### Input for this task
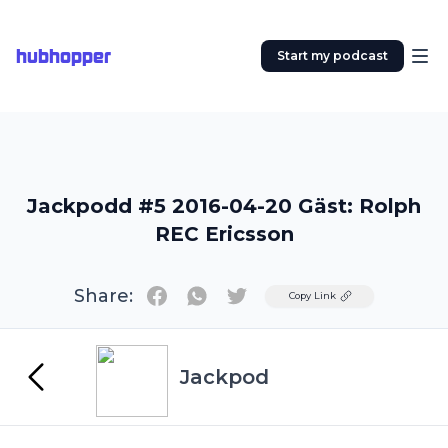
hubhopper
Start my podcast
Jackpodd #5 2016-04-20 Gäst: Rolph
REC Ericsson
Share:
Twitter
Copy Link
Jackpod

### Work task
Rewrite the text of all the records with "Copy Link" changed to "Copy URL", keeping every other word and line as it is. Omit the pictures from your answer.

### Answer section
hubhopper
Start my podcast
Jackpodd #5 2016-04-20 Gäst: Rolph
REC Ericsson
Share:
Twitter
Copy URL
Jackpod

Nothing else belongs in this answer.